Something of this size is probably going to need an internal skeleton. I haven't gotten around to measuring any of the components or limbs yet to determine what I'm looking at as far as pieces go, but most of this build may be crafted out of PVC, plastic hangers, foamboard and styrene sheets. Again, without measuring, I'm thinking the rockets may be crafted out of pen caps.

Note: while I do have a variety of foam insulation, I don't know how well that will work. It'd be fine for a display, but foam does chip or dent easily. Suppose I could skin that with styrene as well... will just have to see. Would made the weapons more stable though. Will think upon this.

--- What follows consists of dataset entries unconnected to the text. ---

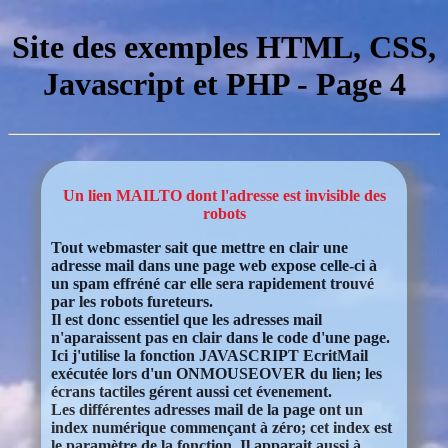
Site des exemples HTML, CSS,
Javascript et PHP - Page 4
Un lien MAILTO dont l'adresse est invisible des
robots
Tout webmaster sait que mettre en clair une
adresse mail dans une page web expose celle-ci à
un spam effréné car elle sera rapidement trouvé
par les robots fureteurs.
Il est donc essentiel que les adresses mail
n'aparaissent pas en clair dans le code d'une page.
Ici j'utilise la fonction JAVASCRIPT EcritMail
exécutée lors d'un ONMOUSEOVER du lien; les
écrans tactiles gérent aussi cet évenement.
Les différentes adresses mail de la page ont un
index numérique commençant à zéro; cet index est
le paramètre de la fonction. Il apparait aussi à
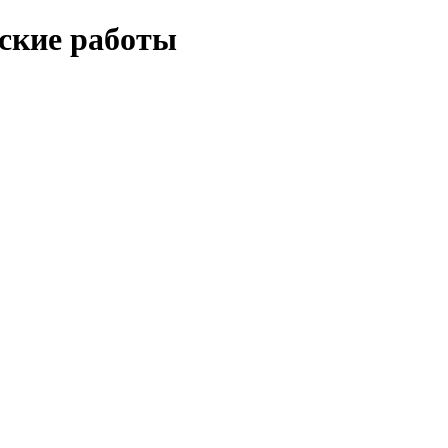
еские работы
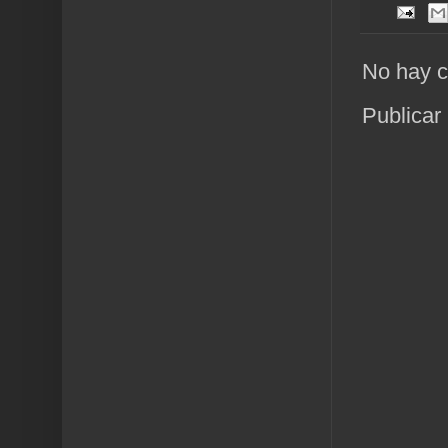
No hay c
Publicar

Just on appearances, it looks like the skeleton will be a combination of PVC and plastic hangers, with the styrene going over (the skeleton). I'm thinking the legs and torso would be PVC, with the shoulders and arms (and toes) being plastic hangers; this should give it a sturdier core. The foamboard would be used in the construction of the weapons and larger block areas, with styrene used to skin the board. Overall, this should keep the weight down, while still making it pretty light.

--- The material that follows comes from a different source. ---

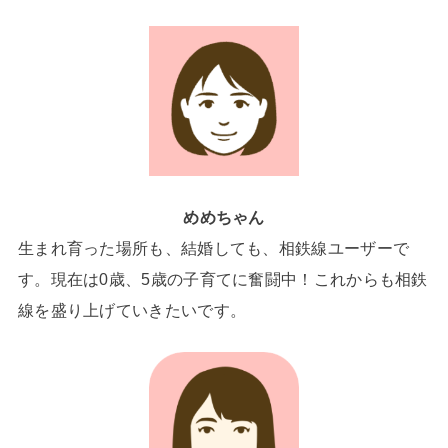
めめちゃん
生まれ育った場所も、結婚しても、相鉄線ユーザーで
す。現在は0歳、5歳の子育てに奮闘中！これからも相鉄
線を盛り上げていきたいです。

The person who made his own to-scale model used a combination of paper, wood, and plastic. While that works, I'm thinking that by my using related materials, I can use the epoxies or glues I already have on hand, as well as the tools used for my normal kit making (including paints); using a wood / plastic combination just seems more involving and problematic in creating joins. Though, as I haven't seen how he did this, I cannot say if it was difficult or not, or if I'm just basing my opinion on a false belief.

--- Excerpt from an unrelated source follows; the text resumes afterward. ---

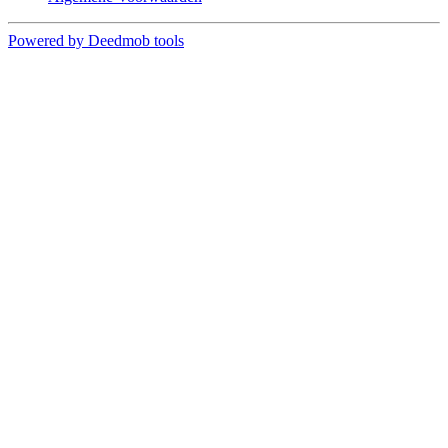
Powered by Deedmob tools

As my styrene does not arrive for a couple more days, all I can do for the moment is start measuring, or look for blueprints. I could probably measure things out myself since I know the scale, but I'm still going to need the right images.

...

Well I'll be... that wasn't as difficult as I thought it would be. I was able to download a few more, I'm just posting these for reference.




{EDIT} I printed the bottom image (forward looking) on an 11x17 sheet of paper, which makes the mechs stand just over 10.5 inches... I'd say 10.53125". So. If I want to use that image is the basis, then that makes the print roughly 2.42 times smaller, right? If I use the other scratchbuild as reference (or comparison), my width would then be... 7.625 multiplied by 2.42... 18.4525. The other model is 15 inches wide, which, yeah, puts it on equal terms with this.

Based off the front image, and thanks to the 3D print images I saved, I think I should be able to do this. Not easily. Not even fairly easily. But easy enough, especially if I break things down to their component shapes.